🤖 AI Summary
Detecting physics-law-violating attacks in industrial-scale cyber-physical systems (CPS) remains challenging: existing invariant-based detection methods either lack semantic interpretability (when data-driven) or suffer from poor scalability due to reliance on expert-crafted physical models.
Method: This paper proposes the first large language model (LLM)-driven framework for automated physical invariant extraction. It integrates retrieval-augmented generation (RAG) with domain-specific prompting to enable multimodal semantic parsing of design documentation; further, it introduces an invariant-constrained statistical learning mechanism that injects domain-specific physical knowledge into training data to mitigate LLM hallucination and concept drift.
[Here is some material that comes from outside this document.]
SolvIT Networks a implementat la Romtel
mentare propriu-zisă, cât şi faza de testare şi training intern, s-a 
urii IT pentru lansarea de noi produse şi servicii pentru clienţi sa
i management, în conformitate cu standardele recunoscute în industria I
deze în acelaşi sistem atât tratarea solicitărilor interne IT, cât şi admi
Contribution/Results: Evaluated on a real-world CPS security dataset, the framework achieves 0.923 detection accuracy across 58 attack classes while significantly reducing false positives. It establishes a novel paradigm for interpretable and scalable CPS anomaly detection.
📝 Abstract
Modern industrial infrastructures rely heavily on Cyber-Physical Systems (CPS), but these are vulnerable to cyber-attacks with potentially catastrophic effects. To reduce these risks, anomaly detection methods based on physical invariants have been developed. However, these methods often require domain-specific expertise to manually define invariants, making them costly and difficult to scale. To address this limitation, we propose a novel approach to extract physical invariants from CPS testbeds for anomaly detection. Our insight is that CPS design documentation often contains semantically rich descriptions of physical procedures, which can profile inter-correlated dynamics among system components. Leveraging the built-in physics and engineering knowledge of recent generative AI models, we aim to automate this traditionally manual process, improving scalability and reducing costs. This work focuses on designing and optimizing a Retrieval-Augmented-Generation (RAG) workflow with a customized prompting system tailored for CPS documentation, enabling accurate extraction of semantic information and inference of physical invariants from complex, multimodal content. Then, rather than directly applying the inferred invariants for anomaly detection, we introduce an innovative statistics-based learning approach that integrates these invariants into the training dataset. This method addresses limitations such as hallucination and concept drift, enhancing the reliability of the model. We evaluate our approach on real-world public CPS security dataset which contains 86 data points and 58 attacking cases. The results show that our approach achieves a high precision of 0.923, accurately detecting anomalies while minimizing false alarms.